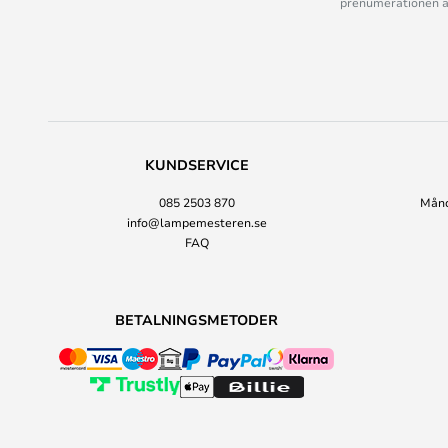
prenumerationen ant
KUNDSERVICE
085 2503 870
Månda
info@lampemesteren.se
FAQ
BETALNINGSMETODER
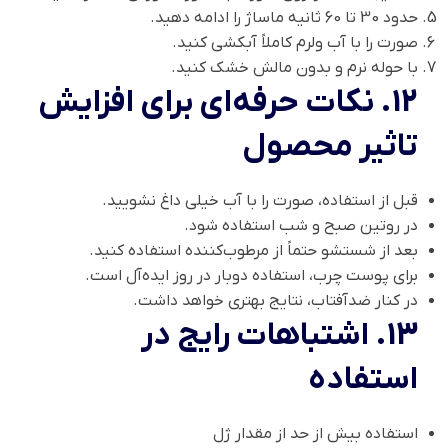
حدود 30 تا 60 ثانیه ماساژ را ادامه دهید.
صورت را با آب ولرم کاملاً آبکشی کنید.
با حوله نرم و بدون مالش خشک کنید.
12. نکات حرفه‌ای برای افزایش
تاثیر محصول
قبل از استفاده، صورت را با آب خیلی داغ نشویید.
در روتین صبح و شب استفاده شود.
بعد از شستشو حتماً از مرطوب‌کننده استفاده کنید.
برای پوست چرب، استفاده دوبار در روز ایده‌آل است.
در کنار ضدآفتاب، نتایج بهتری خواهد داشت.
13. اشتباهات رایج در
استفاده
استفاده بیش از حد از مقدار ژل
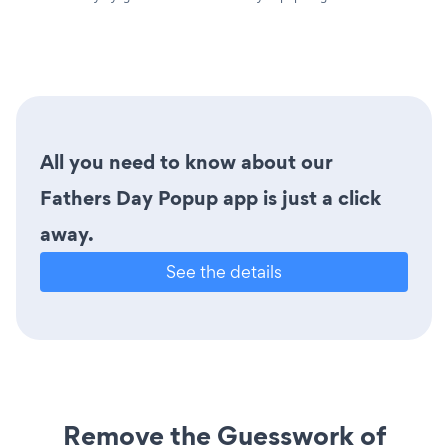
All you need to know about our
Fathers Day Popup app is just a click
away.
See the details
Remove the Guesswork of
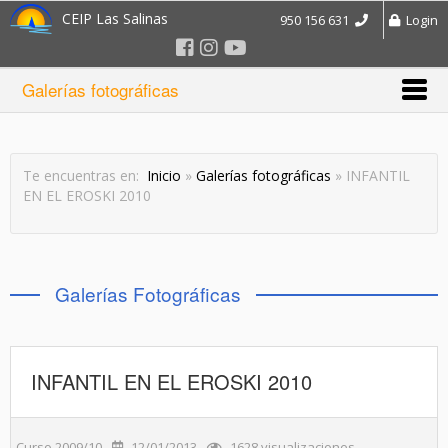
CEIP Las Salinas
950 156 631
Login
Galerías fotográficas
Te encuentras en:
Inicio
»
Galerías fotográficas
» INFANTIL
EN EL EROSKI 2010
Galerías Fotográficas
INFANTIL EN EL EROSKI 2010
Curso 2009/10
12/01/2013
1628 visualizaciones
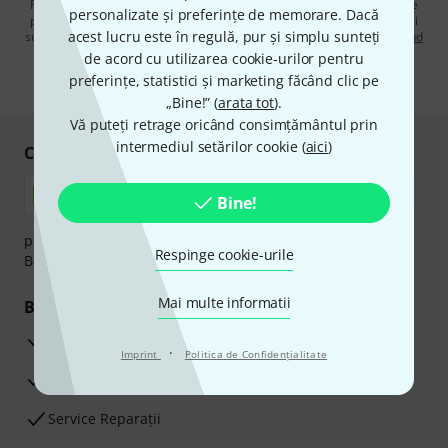
Făcând clic pe „Înscrie-te acum”, sunteți de acord să primiți publicitate
personalizate și preferințe de memorare. Dacă
prin e-mail. Vă puteți dezabona în orice moment. Puteți găsi informații
acest lucru este în regulă, pur și simplu sunteți
suplimentare despre buletinul informativ în
regulamentul nostru privind
protecția datelor
.
de acord cu utilizarea cookie-urilor pentru
preferințe, statistici și marketing făcând clic pe
* Necesar
„Bine!” (
arata tot
).
Vă puteți retrage oricând consimțământul prin
intermediul setărilor cookie (
aici
)
Cumpărați și plătiți în siguranță
Bine!
plata se poate efectua în siguranță cu Ramburs, Transfer
Respinge cookie-urile
Bancar sau Card de credit.
Mai multe informatii
Beneficiile tale
3 Ani Garanție Thomann
·
Imprint
Politica de Confidenţialitate
Garanţia returnării banilor în 30 de zile
Service Reparații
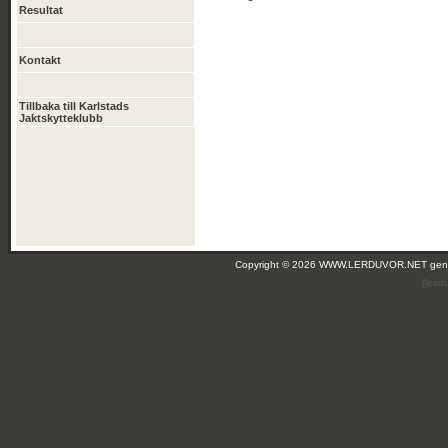
Resultat
Kontakt
Tillbaka till Karlstads
Jaktskytteklubb
Copyright © 2026 WWW.LERDUVOR.NET ge
(leir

◆ **WORK REQUIRED**: Extract the text of all the records above verbatim, excluding pictures.

◆ **ANSWER SPACE**:
prenumerationen ant
KUNDSERVICE
085 2503 870
Månda
info@lampemesteren.se
FAQ
BETALNINGSMETODER
حدود 30 تا 60 ثانیه ماساژ را ادامه دهید.
صورت را با آب ولرم کاملاً آبکشی کنید.
با حوله نرم و بدون مالش خشک کنید.
12. نکات حرفه‌ای برای افزایش
تاثیر محصول
قبل از استفاده، صورت را با آب خیلی داغ نشویید.
در روتین صبح و شب استفاده شود.
بعد از شستشو حتماً از مرطوب‌کننده استفاده کنید.
برای پوست چرب، استفاده دوبار در روز ایده‌آل است.
در کنار ضدآفتاب، نتایج بهتری خواهد داشت.
13. اشتباهات رایج در
استفاده
استفاده بیش از حد از مقدار ژل
All you need to know about our
Fathers Day Popup app is just a click
away.
See the details
Remove the Guesswork of
CEIP Las Salinas
950 156 631
Login
Galerías fotográficas
Te encuentras en:
Inicio
»
Galerías fotográficas
» INFANTIL
EN EL EROSKI 2010
Galerías Fotográficas
INFANTIL EN EL EROSKI 2010
Curso 2009/10
12/01/2013
1628 visualizaciones
Făcând clic pe „Înscrie-te acum”, sunteți de acord să primiți publicitate
personalizate și preferințe de memorare. Dacă
prin e-mail. Vă puteți dezabona în orice moment. Puteți găsi informații
acest lucru este în regulă, pur și simplu sunteți
suplimentare despre buletinul informativ în
regulamentul nostru privind
protecția datelor
.
de acord cu utilizarea cookie-urilor pentru
preferințe, statistici și marketing făcând clic pe
* Necesar
„Bine!” (
arata tot
).
Vă puteți retrage oricând consimțământul prin
intermediul setărilor cookie (
aici
)
Cumpărați și plătiți în siguranță
Bine!
plata se poate efectua în siguranță cu Ramburs, Transfer
Respinge cookie-urile
Bancar sau Card de credit.
Mai multe informatii
Beneficiile tale
3 Ani Garanție Thomann
·
Imprint
Politica de Confidenţialitate
Garanţia returnării banilor în 30 de zile
Service Reparații
Resultat
Kontakt
Tillbaka till Karlstads
Jaktskytteklubb
Copyright © 2026 WWW.LERDUVOR.NET ge
(leir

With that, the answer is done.